Tomczyk v. Detroit, Grand Haven & Milwaukee Railway

255 N.W. 230 | Mich. | 1934

The afternoon of May 20, 1926, plaintiff's decedent drove an automobile upon the track of defendant's railroad at the crossing of the Seven Mile road in the city of Detroit, and was struck by the engine of a passenger train and received injuries causing his death. This suit was brought to recover damages and resulted in a directed verdict for defendant.

Plaintiff's decedent drove east on the Seven Mile road and approached the railroad crossing where there were four tracks crossing the street. A train was going north on the third track from the point of his approach, and that track was 40 feet from the westerly line of the railroad right of way. At that crossing the driver of an automobile, at any point within such 40 feet, had an unobstructed view of the railroad tracks and of the approaching train for upward of a mile. No eyewitness testified to the approach of the automobile to the tracks and the rule of presumptive care on the part of the driver is invoked in behalf of plaintiff. The known facts prevent application of the prima facie presumption accorded by the no eyewitness rule. See Rushford-Surine v. Railway Co., 239 Mich. 19.
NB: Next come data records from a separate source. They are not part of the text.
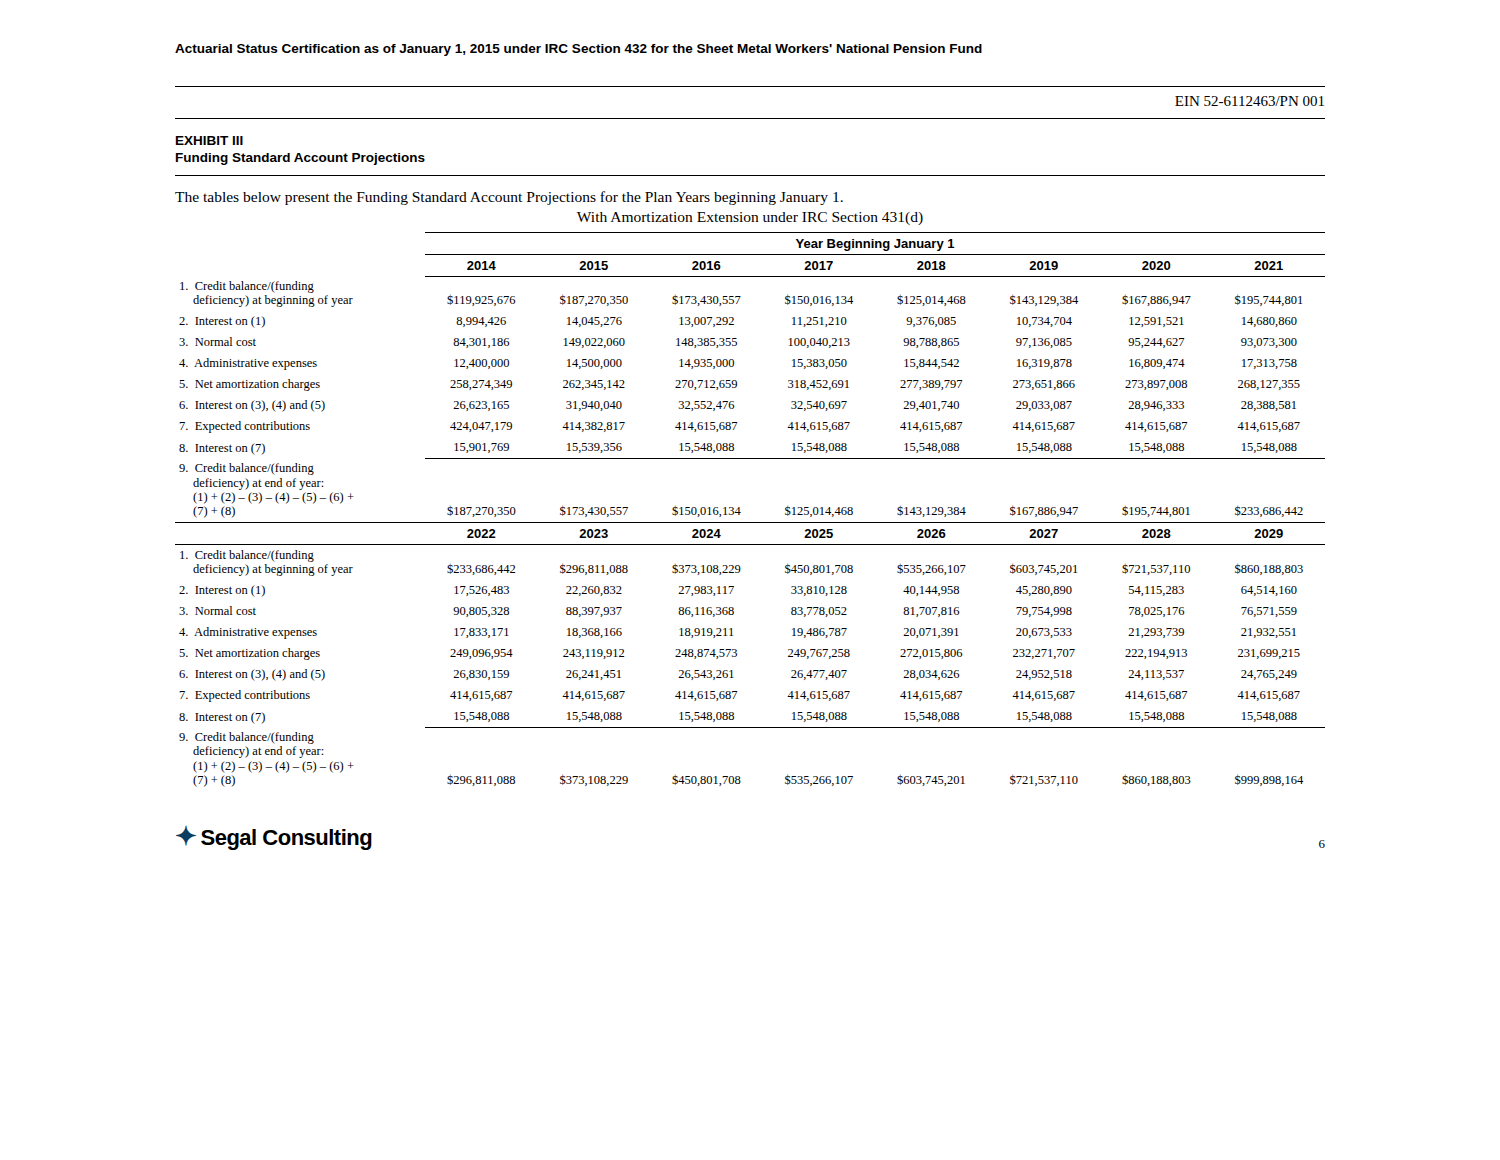Actuarial Status Certification as of January 1, 2015 under IRC Section 432 for the Sheet Metal Workers' National Pension Fund
EIN 52-6112463/PN 001
EXHIBIT III
Funding Standard Account Projections
The tables below present the Funding Standard Account Projections for the Plan Years beginning January 1.
With Amortization Extension under IRC Section 431(d)
| | Year Beginning January 1 |
| | 2014 | 2015 | 2016 | 2017 | 2018 | 2019 | 2020 | 2021 |
| 1. Credit balance/(funding deficiency) at beginning of year | $119,925,676 | $187,270,350 | $173,430,557 | $150,016,134 | $125,014,468 | $143,129,384 | $167,886,947 | $195,744,801 |
| 2. Interest on (1) | 8,994,426 | 14,045,276 | 13,007,292 | 11,251,210 | 9,376,085 | 10,734,704 | 12,591,521 | 14,680,860 |
| 3. Normal cost | 84,301,186 | 149,022,060 | 148,385,355 | 100,040,213 | 98,788,865 | 97,136,085 | 95,244,627 | 93,073,300 |
| 4. Administrative expenses | 12,400,000 | 14,500,000 | 14,935,000 | 15,383,050 | 15,844,542 | 16,319,878 | 16,809,474 | 17,313,758 |
| 5. Net amortization charges | 258,274,349 | 262,345,142 | 270,712,659 | 318,452,691 | 277,389,797 | 273,651,866 | 273,897,008 | 268,127,355 |
| 6. Interest on (3), (4) and (5) | 26,623,165 | 31,940,040 | 32,552,476 | 32,540,697 | 29,401,740 | 29,033,087 | 28,946,333 | 28,388,581 |
| 7. Expected contributions | 424,047,179 | 414,382,817 | 414,615,687 | 414,615,687 | 414,615,687 | 414,615,687 | 414,615,687 | 414,615,687 |
| 8. Interest on (7) | 15,901,769 | 15,539,356 | 15,548,088 | 15,548,088 | 15,548,088 | 15,548,088 | 15,548,088 | 15,548,088 |
| 9. Credit balance/(funding deficiency) at end of year: (1) + (2) – (3) – (4) – (5) – (6) + (7) + (8) | $187,270,350 | $173,430,557 | $150,016,134 | $125,014,468 | $143,129,384 | $167,886,947 | $195,744,801 | $233,686,442 |
| | 2022 | 2023 | 2024 | 2025 | 2026 | 2027 | 2028 | 2029 |
| 1. Credit balance/(funding deficiency) at beginning of year | $233,686,442 | $296,811,088 | $373,108,229 | $450,801,708 | $535,266,107 | $603,745,201 | $721,537,110 | $860,188,803 |
| 2. Interest on (1) | 17,526,483 | 22,260,832 | 27,983,117 | 33,810,128 | 40,144,958 | 45,280,890 | 54,115,283 | 64,514,160 |
| 3. Normal cost | 90,805,328 | 88,397,937 | 86,116,368 | 83,778,052 | 81,707,816 | 79,754,998 | 78,025,176 | 76,571,559 |
| 4. Administrative expenses | 17,833,171 | 18,368,166 | 18,919,211 | 19,486,787 | 20,071,391 | 20,673,533 | 21,293,739 | 21,932,551 |
| 5. Net amortization charges | 249,096,954 | 243,119,912 | 248,874,573 | 249,767,258 | 272,015,806 | 232,271,707 | 222,194,913 | 231,699,215 |
| 6. Interest on (3), (4) and (5) | 26,830,159 | 26,241,451 | 26,543,261 | 26,477,407 | 28,034,626 | 24,952,518 | 24,113,537 | 24,765,249 |
| 7. Expected contributions | 414,615,687 | 414,615,687 | 414,615,687 | 414,615,687 | 414,615,687 | 414,615,687 | 414,615,687 | 414,615,687 |
| 8. Interest on (7) | 15,548,088 | 15,548,088 | 15,548,088 | 15,548,088 | 15,548,088 | 15,548,088 | 15,548,088 | 15,548,088 |
| 9. Credit balance/(funding deficiency) at end of year: (1) + (2) – (3) – (4) – (5) – (6) + (7) + (8) | $296,811,088 | $373,108,229 | $450,801,708 | $535,266,107 | $603,745,201 | $721,537,110 | $860,188,803 | $999,898,164 |
✦Segal Consulting
6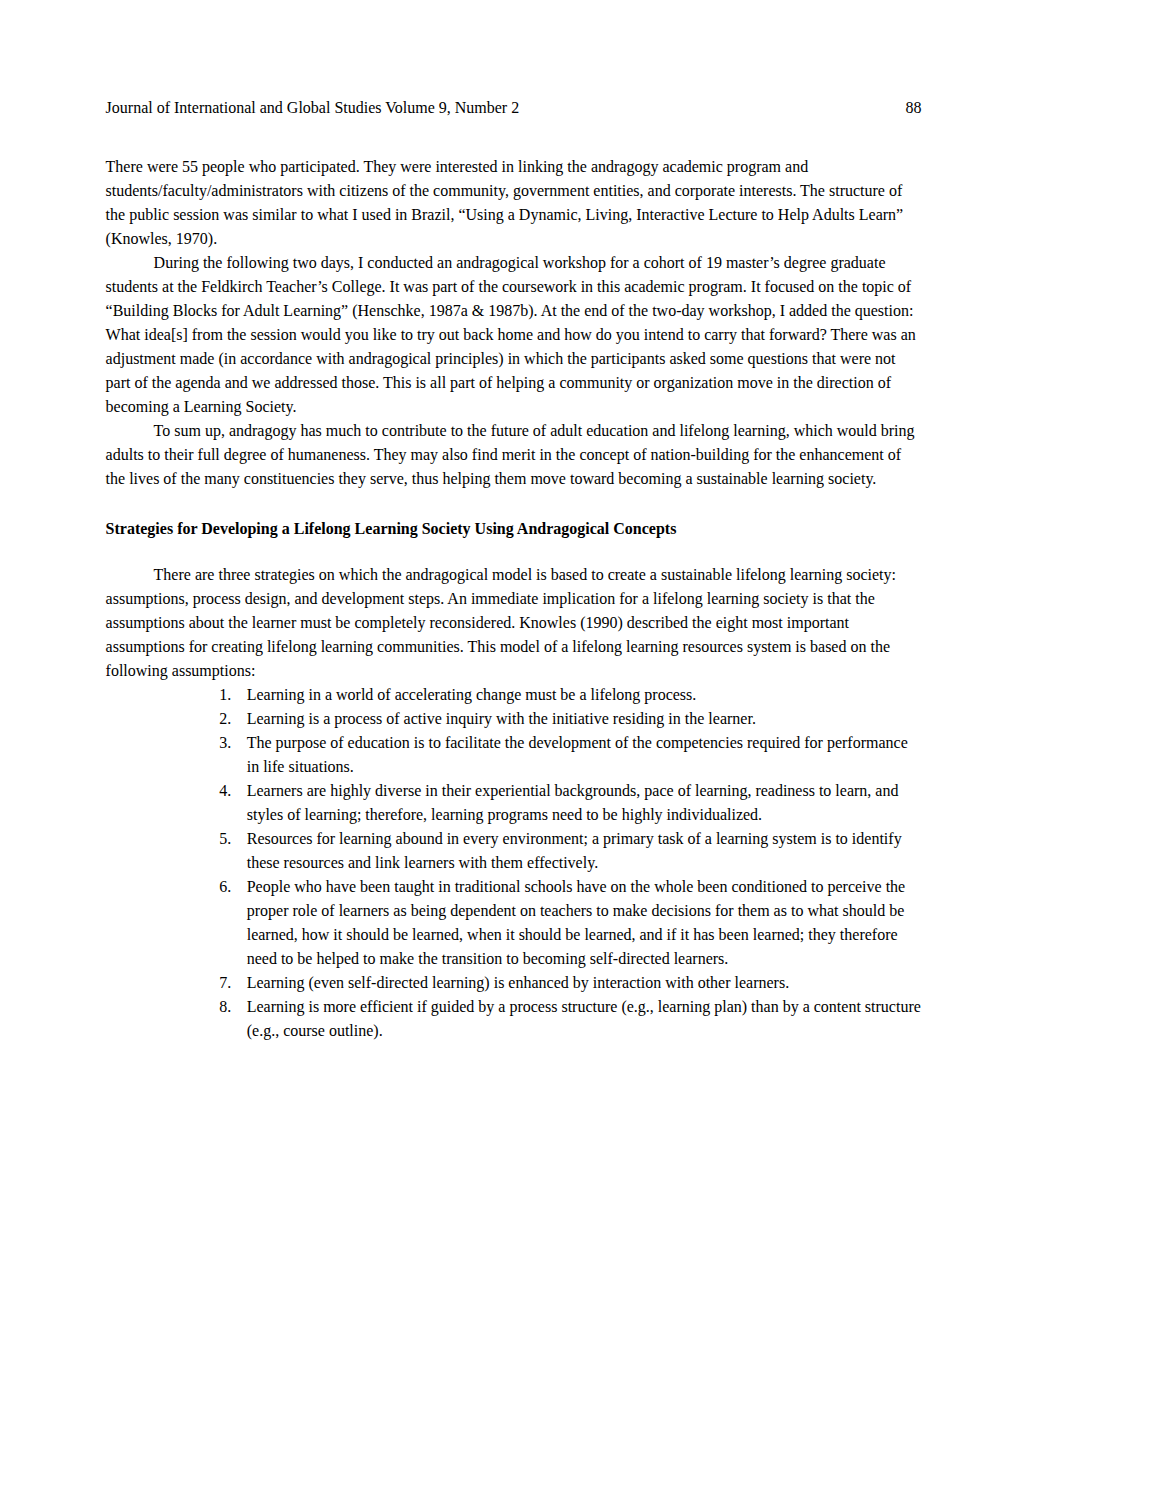Journal of International and Global Studies Volume 9, Number 2 88
There were 55 people who participated. They were interested in linking the andragogy academic program and students/faculty/administrators with citizens of the community, government entities, and corporate interests. The structure of the public session was similar to what I used in Brazil, “Using a Dynamic, Living, Interactive Lecture to Help Adults Learn” (Knowles, 1970).
During the following two days, I conducted an andragogical workshop for a cohort of 19 master’s degree graduate students at the Feldkirch Teacher’s College. It was part of the coursework in this academic program. It focused on the topic of “Building Blocks for Adult Learning” (Henschke, 1987a & 1987b). At the end of the two-day workshop, I added the question: What idea[s] from the session would you like to try out back home and how do you intend to carry that forward? There was an adjustment made (in accordance with andragogical principles) in which the participants asked some questions that were not part of the agenda and we addressed those. This is all part of helping a community or organization move in the direction of becoming a Learning Society.
To sum up, andragogy has much to contribute to the future of adult education and lifelong learning, which would bring adults to their full degree of humaneness. They may also find merit in the concept of nation-building for the enhancement of the lives of the many constituencies they serve, thus helping them move toward becoming a sustainable learning society.
Strategies for Developing a Lifelong Learning Society Using Andragogical Concepts
There are three strategies on which the andragogical model is based to create a sustainable lifelong learning society: assumptions, process design, and development steps. An immediate implication for a lifelong learning society is that the assumptions about the learner must be completely reconsidered. Knowles (1990) described the eight most important assumptions for creating lifelong learning communities. This model of a lifelong learning resources system is based on the following assumptions:
Learning in a world of accelerating change must be a lifelong process.
Learning is a process of active inquiry with the initiative residing in the learner.
The purpose of education is to facilitate the development of the competencies required for performance in life situations.
Learners are highly diverse in their experiential backgrounds, pace of learning, readiness to learn, and styles of learning; therefore, learning programs need to be highly individualized.
Resources for learning abound in every environment; a primary task of a learning system is to identify these resources and link learners with them effectively.
People who have been taught in traditional schools have on the whole been conditioned to perceive the proper role of learners as being dependent on teachers to make decisions for them as to what should be learned, how it should be learned, when it should be learned, and if it has been learned; they therefore need to be helped to make the transition to becoming self-directed learners.
Learning (even self-directed learning) is enhanced by interaction with other learners.
Learning is more efficient if guided by a process structure (e.g., learning plan) than by a content structure (e.g., course outline).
Whether the train was being operated at a speed in violation of the city ordinance does not fasten liability upon defendant for plaintiff's decedent's want of care was the proximate cause of the accident.

Objection was made to the testimony of the engineer that the whistle was sounded and the bell *476 was ringing upon approach to the crossing, and exclusion was urged under the rule that it was equally within the knowledge of the deceased (3 Comp. Laws 1929, § 14219). The case ofNoonan v. Volek, 246 Mich. 377, settles the point against the contention.

Plaintiff also relies upon the question of subsequent negligence. The facts negative such an issue. Plaintiff's decedent had ample opportunity to see the approaching train and to stop in a place of safety and, whether he saw the train or not, he was guilty of contributory negligence as a matter of law. See, Downey v. Railway Co., 230 Mich. 243; Brady v.Railway Co., 248 Mich. 406; Richman v. Railway Co., 254 Mich. 607.

Judgment is affirmed, with costs to defendant.

NELSON SHARPE, C.J., and POTTER, NORTH, FEAD, BUTZEL, BUSHNELL, and EDWARD M. SHARPE, JJ., concurred.